(Instructions for the task):
The material below should be copied line for line, please, with pictures omitted.

[[ Data segment open ]]

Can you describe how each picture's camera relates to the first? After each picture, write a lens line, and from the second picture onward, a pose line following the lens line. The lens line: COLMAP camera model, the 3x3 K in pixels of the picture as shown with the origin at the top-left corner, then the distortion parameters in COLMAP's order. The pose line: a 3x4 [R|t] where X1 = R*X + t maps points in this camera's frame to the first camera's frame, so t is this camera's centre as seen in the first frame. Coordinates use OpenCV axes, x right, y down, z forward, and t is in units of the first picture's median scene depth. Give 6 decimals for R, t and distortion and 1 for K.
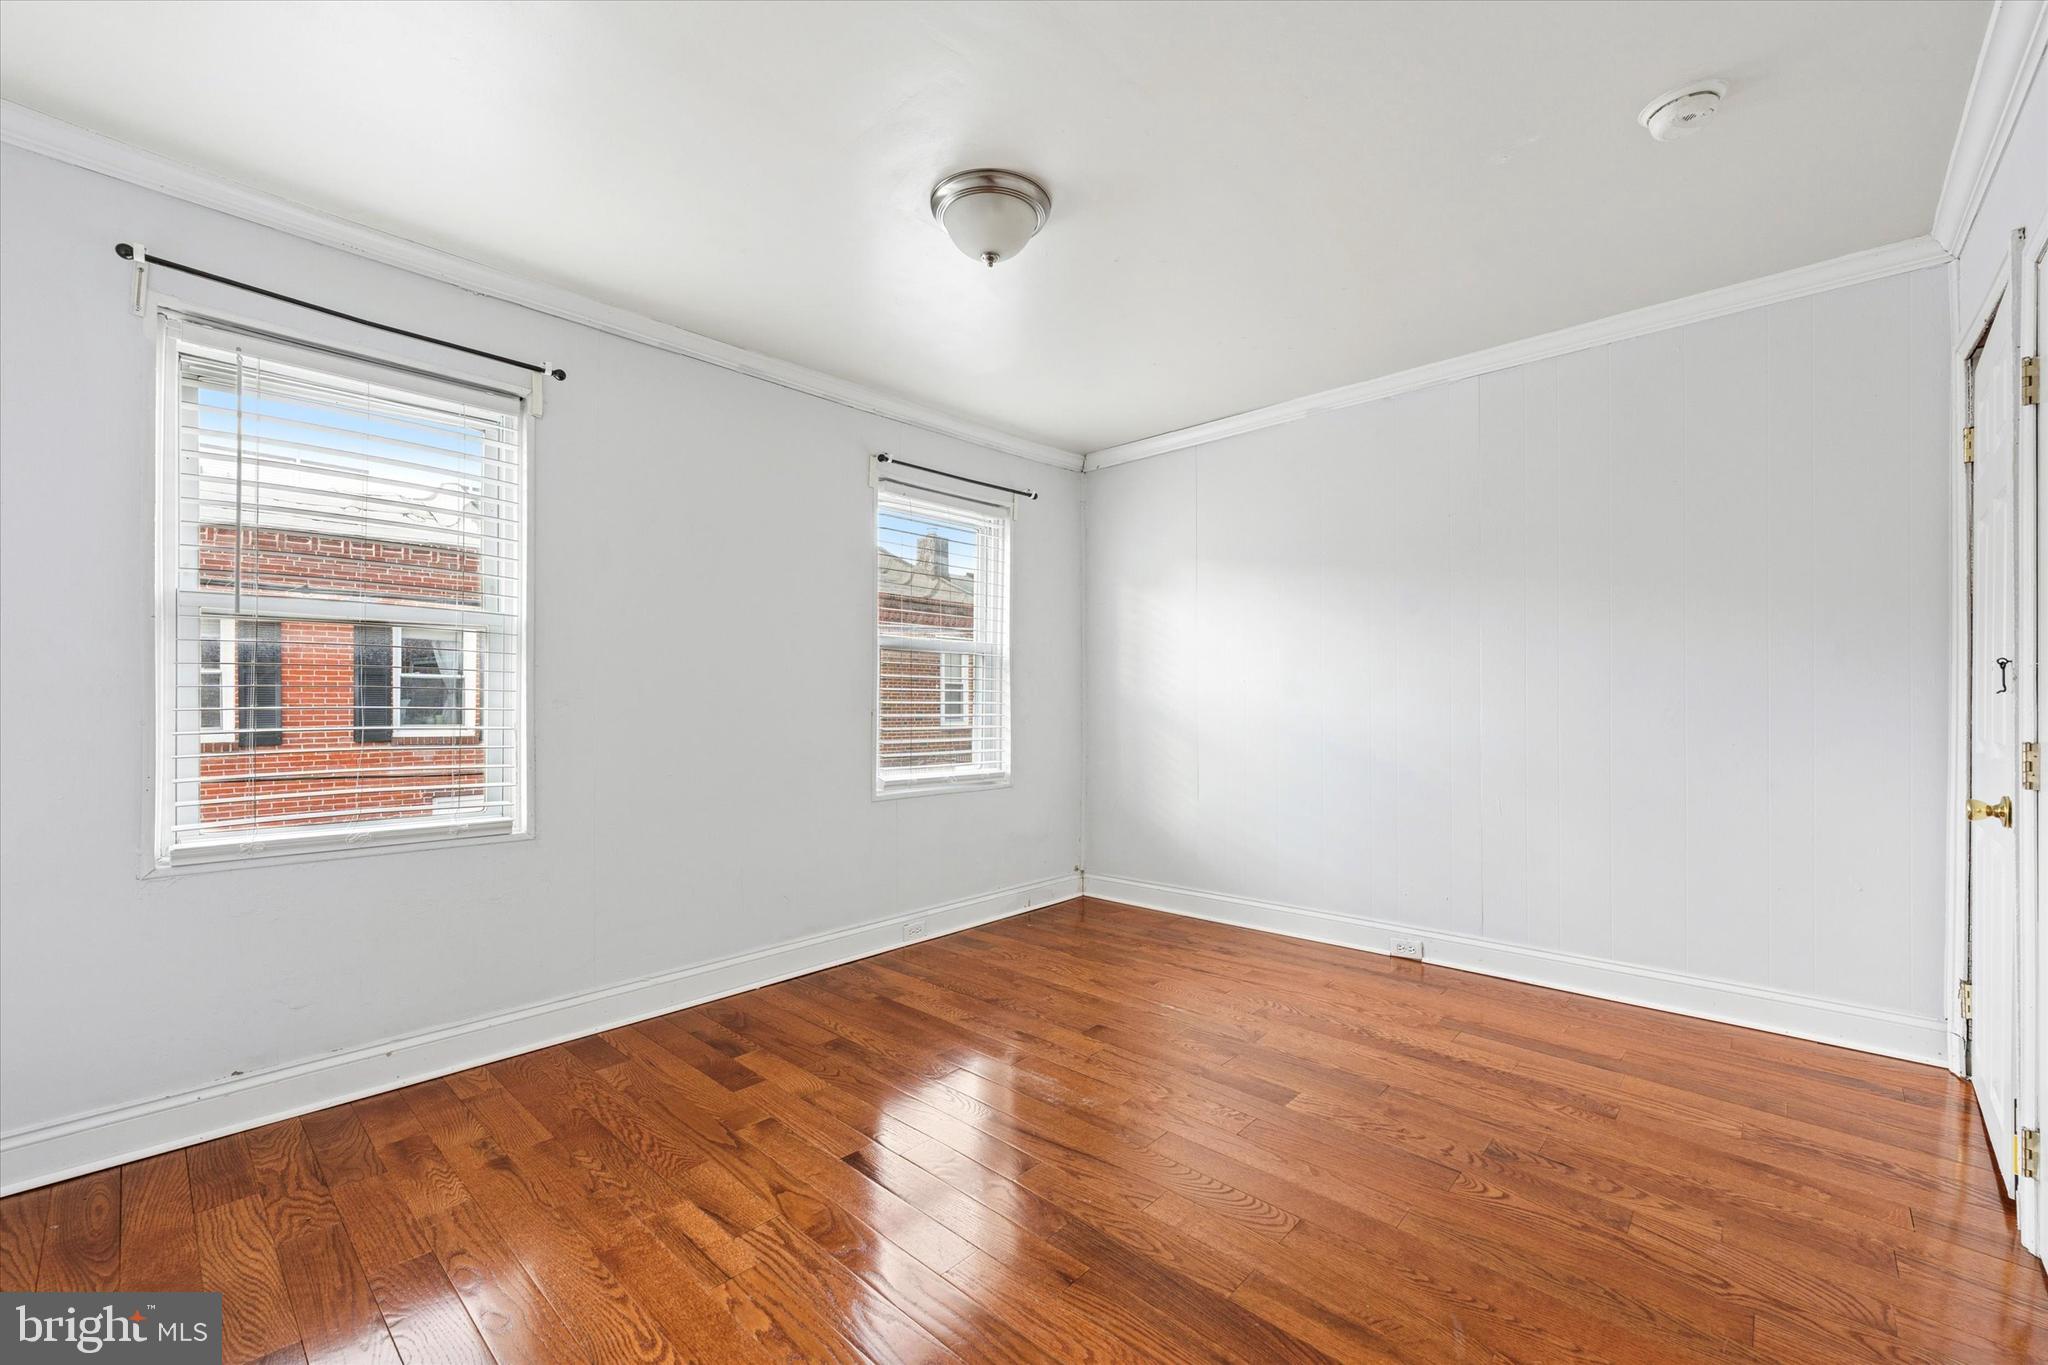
lens RADIAL K [[841.7, 0, 1025.1], [0, 841.7, 694.5], [0, 0, 1]] dist [-0.000612, -0.000670]
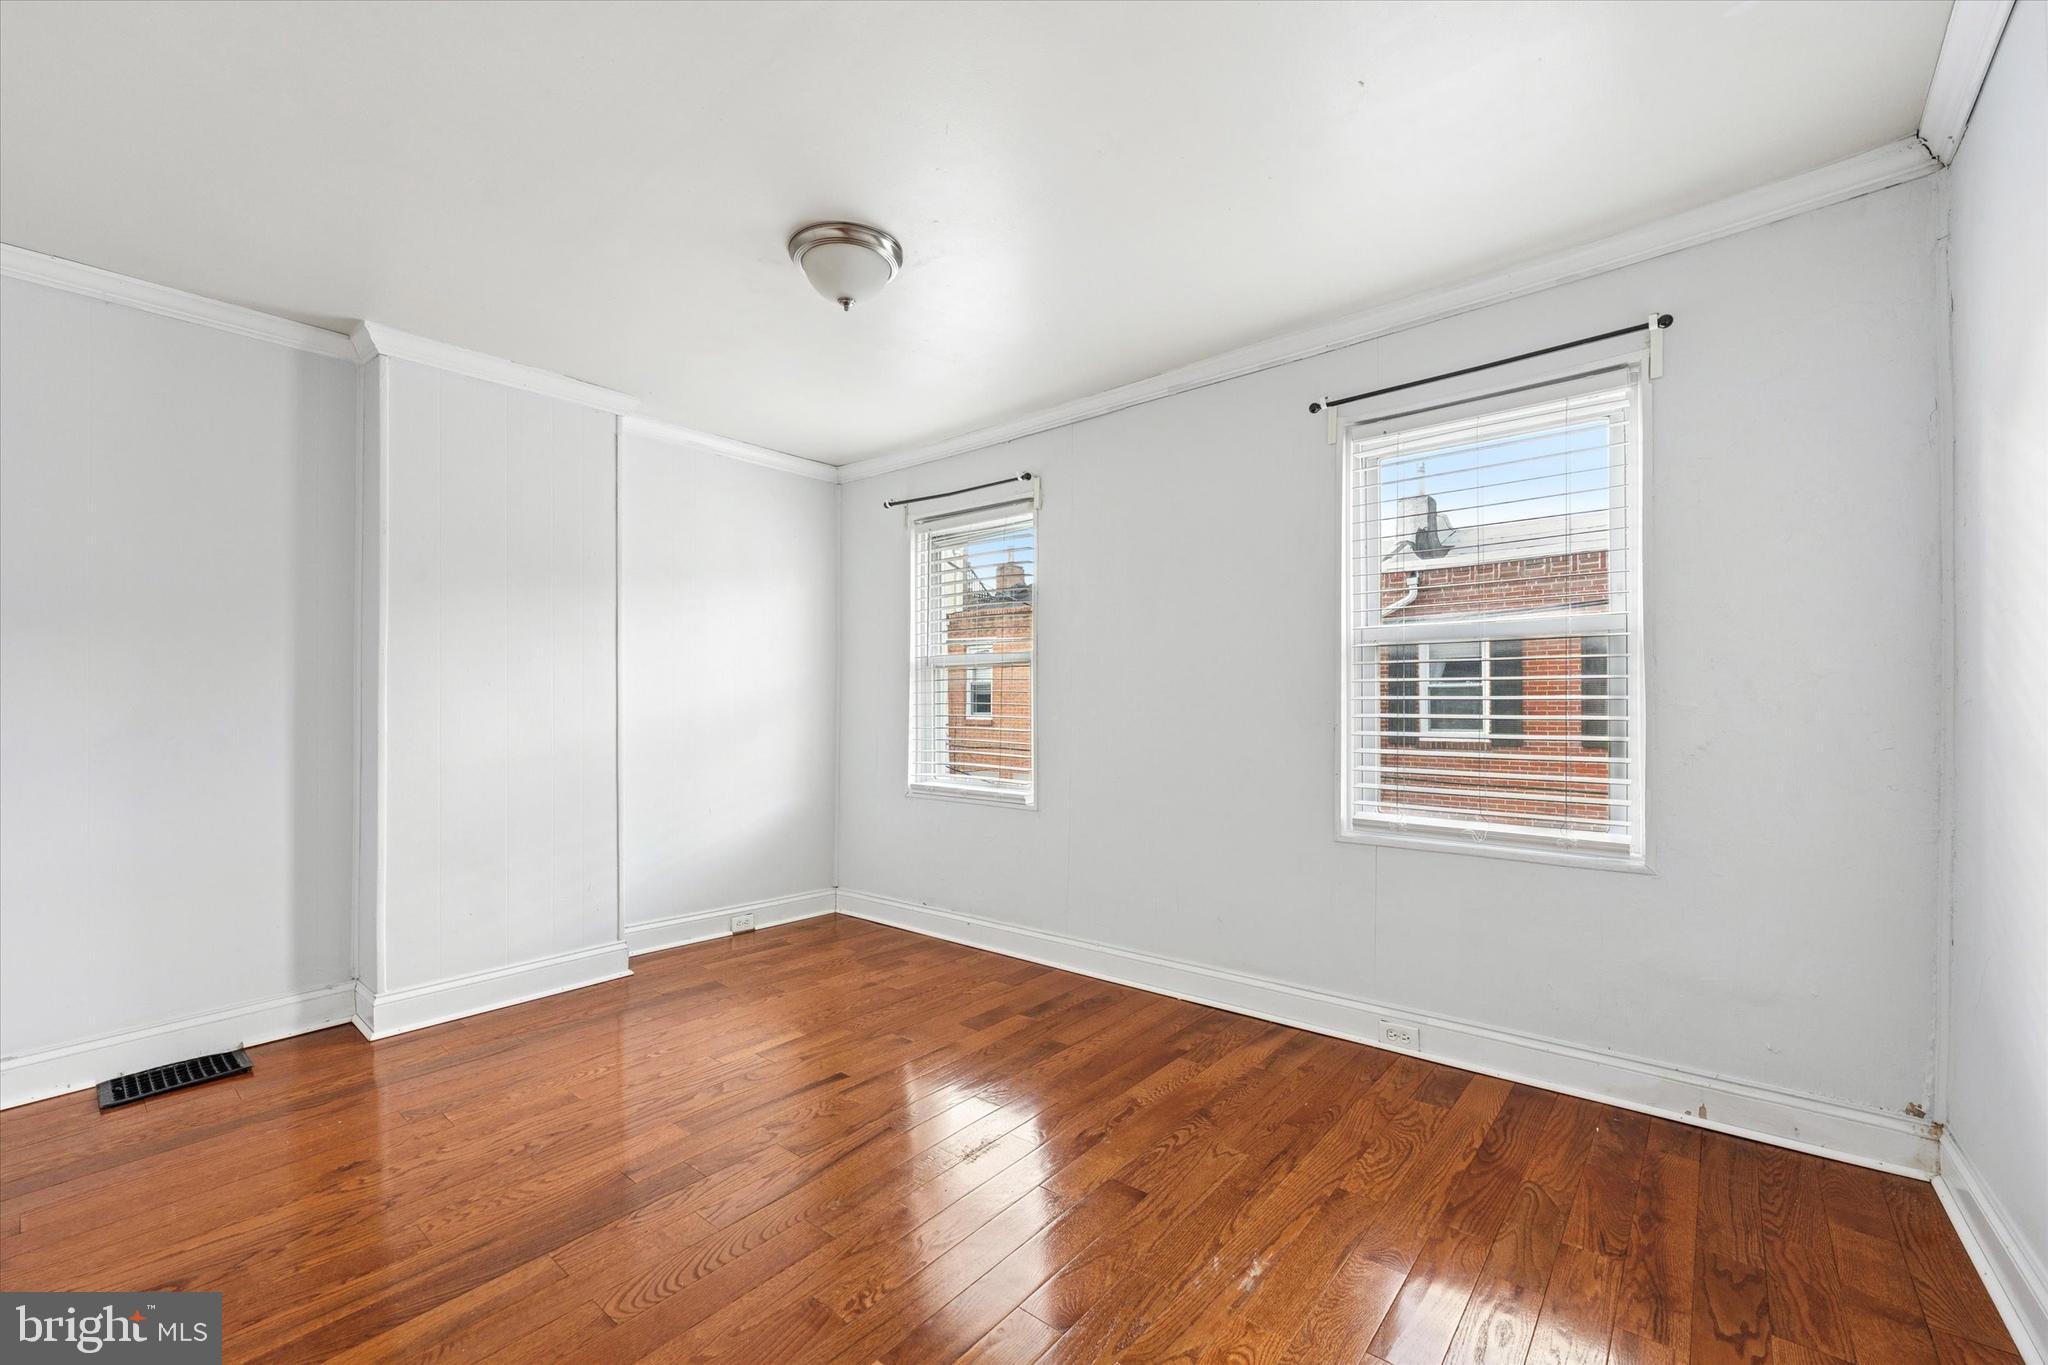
lens RADIAL K [[841.7, 0, 1025.6], [0, 841.7, 694.2], [0, 0, 1]] dist [-0.000612, -0.000670]
pose [[0.036936, -0.014278, -0.999216, 0.630501], [0.008346, 0.999867, -0.013979, -0.001964], [0.999283, -0.007823, 0.037051, 0.720400]]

[[ Data segment closed ]]

(The completed task):
Can you describe how each picture's camera relates to the first? After each picture, write a lens line, and from the second picture onward, a pose line following the lens line. The lens line: COLMAP camera model, the 3x3 K in pixels of the picture as shown with the origin at the top-left corner, then the distortion parameters in COLMAP's order. The pose line: a 3x4 [R|t] where X1 = R*X + t maps points in this camera's frame to the first camera's frame, so t is this camera's centre as seen in the first frame. Coordinates use OpenCV axes, x right, y down, z forward, and t is in units of the first picture's median scene depth. Give 6 decimals for R, t and distortion and 1 for K.
lens RADIAL K [[841.7, 0, 1025.1], [0, 841.7, 694.5], [0, 0, 1]] dist [-0.000612, -0.000670]
lens RADIAL K [[841.7, 0, 1025.6], [0, 841.7, 694.2], [0, 0, 1]] dist [-0.000612, -0.000670]
pose [[0.036936, -0.014278, -0.999216, 0.630501], [0.008346, 0.999867, -0.013979, -0.001964], [0.999283, -0.007823, 0.037051, 0.720400]]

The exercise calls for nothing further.